Barnum etkisi ne demektir? Barnum etkisi zihni nasıl yanıltıyor? İşte cevabı...
Fallara neden inanırız?
YAŞANMASI MUHTEMEL OLAYLARI KENDİMİZE HAS SANABİLİRİZ
Özellikle fal bakıldığında oluşan, genel bir durumu bile kendine özel sanıp, buna inanma durumuna, 'Barnum Etkisi' denir. Bir diğer adı 'Forer' olan bu etki, kişinin geleceğine dair duyumlar alırken, olmasını istediği duruma inanması gibi bir zihinsel yanılmadan ibarettir.
BEYİN, KİŞİYİ GEÇMİŞ VE ŞİMDİ HESAPLAMASINA İTER
Fal esnasında beyin, kişiyi içinde bulunan durum ve geçmiş tecrübeler arasında kendince birtakım hesaplamalar içerisine sokmaya iter. Bu hesaplama, gelecekte neler olabileceğine dair birtakım bilgiler verirken, onların ne kadarının doğru olabileceğini de hesaplar. Sonuç birçok seçenek barındırınca, hiçbir şey bilmeyen bir insanın vardığı yargılar bile %85 oranında doğru çıkacaktır.

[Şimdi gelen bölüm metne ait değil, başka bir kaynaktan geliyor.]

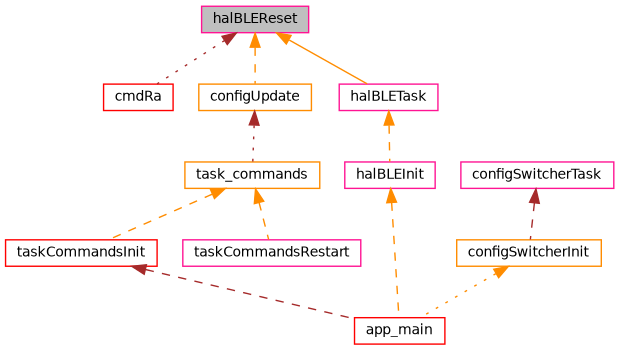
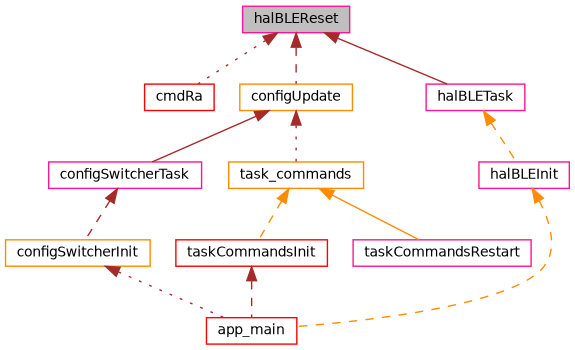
  digraph {
    rankdir=TB
    node [color=deeppink fillcolor=white fontname=Helvetica fontsize=10 shape=record style=filled]
    edge [color=brown dir=back fontname=Helvetica fontsize=10 labelfontname=Helvetica labelfontsize=10 style=dashed]
    n1 [fillcolor=grey75 fontcolor=black height=0.2 label=halBLEReset width=0.4]
    n2 [color=red height=0.2 label=cmdRa width=0.4]
    n3 [color=darkorange height=0.2 label=configUpdate width=0.4]
    n4 [height=0.2 label=halBLETask width=0.4]
    n5 [height=0.2 label=configSwitcherTask width=0.4]
    n6 [color=darkorange height=0.2 label=task_commands width=0.4]
    n7 [height=0.2 label=halBLEInit width=0.4]
    n8 [color=darkorange height=0.2 label=configSwitcherInit width=0.4]
    n9 [color=red height=0.2 label=taskCommandsInit width=0.4]
    n10 [height=0.2 label=taskCommandsRestart width=0.4]
    n11 [color=red height=0.2 label=app_main width=0.4]
    n1 -> n2 [style=dotted]
-   n1 -> n3 [color=darkorange]
-   n1 -> n4 [color=darkorange style=solid]
+   n1 -> n3
+   n1 -> n4 [style=solid]
+   n3 -> n5 [style=solid]
    n3 -> n6 [style=dotted]
    n4 -> n7 [color=darkorange]
    n5 -> n8
    n6 -> n9 [color=darkorange]
-   n6 -> n10 [color=darkorange]
+   n6 -> n10 [color=darkorange style=solid]
    n7 -> n11 [color=darkorange]
-   n8 -> n11 [color=darkorange style=dotted]
+   n8 -> n11 [style=dotted]
    n9 -> n11
  }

'ASTROLOJİ VE FALCILIK, ALGILARI YANILTIR'
'Barnum Etkisi'nin bir diğer adının Forer olmasında, 1948 yılında bu konuyla ilgili gerçekleştirdiği çalışmalar ile adından söz ettiren Amerikalı psikolog Bertham Forer'in etkisi vardır. Bertham Forer; astrolojinin, falcılığın ve bazı kişilik testlerinin, algımızı yanlış yönlendirdiği konusunda çalışmalar yaparken, bu tür sözde bilimlerin sahtekarlığına da değinmiştir.
FORER DENEYİ
Amerikalı psikolog Bertham Forer, yaptığı deneysel bir çalışmada; öğrencilere, kendileriyle alakalı olduğunu, onlara özel olarak hazırlandığını iddia ettiği bir metin verir. Halbuki metin, Forer tarafından gazetelerde yayınlanmış, yıldız fallarından derlenmiş bir metindir. Forer, öğrencilere, verilen metinlerin onlara uygun olmadığını sorar. Hatta bu uygunluğu, 5(çok uygun) ve 0(hiç uygun değil) arasında puanlamalarını ister. Öğrencilerin, %85'i verilen sahte analizin doğru olduğunu söylerler. Deney, defalarca yapılsa da sonuç değişmez. Forer'in deneyine katılan bütün öğrenciler, aynı karakterde olmadığına göre, varılacak tek sonuç, verilen metnin kapsayıcı olmasıyla ilgilidir. Astroloji ve fal kültürü de herkesi kapsayan, genel sonuçlar verdiği için, kimse kendisinden bir parça bulma konusunda zorluk çekmez.
GEÇMİŞTEKİ YIKIMLAR VE GELECEK KAYGISI, GÜZEL HABERLERİ BENİMSEMEMİZİ KOLAYLAŞTIRIR
Geçmişte yaşadığımız üzüntüler, travmalar ve kayıplar, özgüvenimizin zedelenmesine neden olur. Tüm bunların üstüne, zihnimize binen gelecek kaygısıyla boğuşmak için, güzel haberler duymaya ihtiyaç duyar ve onları benimsemekte zorluk çekmeyiz. Duyduklarımızın doğru olma ihtimaline, bu denli hızlı sarılma sebebimizin altında, tam olarak bu psikoloji yatar.